## Texto fornecido
+ + +

Diego Souza no Sport

Diego Souza ficou 96 dias no Fluminense antes de voltar ao Sport (Foto: Williams Aguiar/Sport)

Diego Souza, sorridente, posou com a camisa do Fluminense, assinou contrato de três temporadas e, já um veterano de 30 anos, parecia rumar para um fim de carreira no clube onde fora revelado 12 anos antes. Ledo engano. Foram apenas 96 dias até o meia voltar para o Sport nesta semana. Um comportamento cada vez mais característico dos jogadores brasileiros: o desapego.

O caso de Diego é mais um em meio ao troca-troca abusivo de clubes. Vá lá que o meia tome as próprias decisões baseadas em um futuro confortável da família e, por isso, opte pelo lado financeiro. Mas nem esse parece ter sido o caso. Diego voltou para onde acabara de sair. Do clube que fora revelado retornou à última casa, onde passara pouco mais de um ano. Na carreira profissional, o meia soma 13 transferências. Lá e cá. Uma relação comercial. Fria. E até estranha.

Pois antes de sonhar com milhões na conta bancária e pular de galho em galho para somar as cifras, o garoto que batalha para se profissionalizar no mundo da bola sonha em criar raízes, conquistar títulos, converter-se em ídolo de uma torcida. O velho chavão de “fazer história”. E, não se sabe muito bem o porquê, quando se torna adulto parece contaminado pelo meio empresarial. A relação com os clubes é quase protocolar. Três meses no Fluminense, outros seis no Coritiba, mais uns quatro no Atlético-MG. Tudo bem, tudo legal. Mas futebol é mais do que isso. Um dos poucos ofícios onde ainda há espaço para o romantismo, para um verdadeiro envolvimento. Longe do “você paga, eu recebo”.

Ronaldinho assina contrato com o Fluminense

Ronaldinho ficou 79 dias nas Laranjeiras (Foto: Gabriel Peres/Fluminense)

+ + +

## Dados extraídos

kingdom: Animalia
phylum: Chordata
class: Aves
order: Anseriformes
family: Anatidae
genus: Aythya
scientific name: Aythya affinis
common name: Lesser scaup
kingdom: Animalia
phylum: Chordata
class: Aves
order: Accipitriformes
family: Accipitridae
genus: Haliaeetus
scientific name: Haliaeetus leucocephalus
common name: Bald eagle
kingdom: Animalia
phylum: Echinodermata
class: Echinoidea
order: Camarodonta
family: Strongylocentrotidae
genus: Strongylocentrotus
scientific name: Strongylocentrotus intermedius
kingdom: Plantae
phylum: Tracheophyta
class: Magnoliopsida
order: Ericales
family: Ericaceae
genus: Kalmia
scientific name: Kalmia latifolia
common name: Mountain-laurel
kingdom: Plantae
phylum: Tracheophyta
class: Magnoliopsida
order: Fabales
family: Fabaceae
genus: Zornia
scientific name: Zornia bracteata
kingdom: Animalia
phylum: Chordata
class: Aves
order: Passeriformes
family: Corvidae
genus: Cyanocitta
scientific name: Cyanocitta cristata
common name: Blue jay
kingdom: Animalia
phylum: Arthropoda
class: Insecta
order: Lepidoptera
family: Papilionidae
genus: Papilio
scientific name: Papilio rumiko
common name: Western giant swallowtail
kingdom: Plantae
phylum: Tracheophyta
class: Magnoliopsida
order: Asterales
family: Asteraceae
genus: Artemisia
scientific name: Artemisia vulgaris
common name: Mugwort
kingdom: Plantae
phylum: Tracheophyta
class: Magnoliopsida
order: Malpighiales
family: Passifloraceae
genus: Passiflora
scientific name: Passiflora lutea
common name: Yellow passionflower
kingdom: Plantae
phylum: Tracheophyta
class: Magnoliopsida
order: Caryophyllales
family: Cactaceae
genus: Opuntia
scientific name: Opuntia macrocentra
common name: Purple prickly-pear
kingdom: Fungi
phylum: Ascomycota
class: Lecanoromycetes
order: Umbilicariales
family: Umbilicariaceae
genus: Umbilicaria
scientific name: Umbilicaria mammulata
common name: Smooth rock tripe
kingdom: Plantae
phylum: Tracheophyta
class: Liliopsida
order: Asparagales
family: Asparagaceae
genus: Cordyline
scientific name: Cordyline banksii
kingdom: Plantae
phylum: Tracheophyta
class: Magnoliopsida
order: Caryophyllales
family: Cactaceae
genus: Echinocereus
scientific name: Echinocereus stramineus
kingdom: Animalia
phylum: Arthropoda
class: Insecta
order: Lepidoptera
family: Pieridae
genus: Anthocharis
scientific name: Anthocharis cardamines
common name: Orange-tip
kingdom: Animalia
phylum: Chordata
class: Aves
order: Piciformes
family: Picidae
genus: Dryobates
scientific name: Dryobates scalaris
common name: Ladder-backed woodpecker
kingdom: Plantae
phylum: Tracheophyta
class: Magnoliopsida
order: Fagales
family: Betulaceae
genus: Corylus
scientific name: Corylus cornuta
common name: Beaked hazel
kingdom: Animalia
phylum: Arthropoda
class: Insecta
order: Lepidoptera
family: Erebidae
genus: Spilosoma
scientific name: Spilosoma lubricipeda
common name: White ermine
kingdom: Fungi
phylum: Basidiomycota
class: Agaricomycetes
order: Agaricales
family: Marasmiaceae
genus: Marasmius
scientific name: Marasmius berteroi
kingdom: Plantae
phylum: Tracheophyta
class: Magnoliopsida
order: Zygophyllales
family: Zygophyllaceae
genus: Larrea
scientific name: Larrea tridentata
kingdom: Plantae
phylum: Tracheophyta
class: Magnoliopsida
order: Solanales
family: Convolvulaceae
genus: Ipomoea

+ + +

## Tarefa
Troque "romantismo" por "idealismo" no trecho do texto sobre Diego Souza que começa em "Pois antes de" e segue até "(Foto: Gabriel Peres/Fluminense)", e reescreva esse trecho com a troca feita. As linhas não são necessárias para esta tarefa.

## Resposta
Pois antes de sonhar com milhões na conta bancária e pular de galho em galho para somar as cifras, o garoto que batalha para se profissionalizar no mundo da bola sonha em criar raízes, conquistar títulos, converter-se em ídolo de uma torcida. O velho chavão de “fazer história”. E, não se sabe muito bem o porquê, quando se torna adulto parece contaminado pelo meio empresarial. A relação com os clubes é quase protocolar. Três meses no Fluminense, outros seis no Coritiba, mais uns quatro no Atlético-MG. Tudo bem, tudo legal. Mas futebol é mais do que isso. Um dos poucos ofícios onde ainda há espaço para o idealismo, para um verdadeiro envolvimento. Longe do “você paga, eu recebo”.

Ronaldinho assina contrato com o Fluminense

Ronaldinho ficou 79 dias nas Laranjeiras (Foto: Gabriel Peres/Fluminense)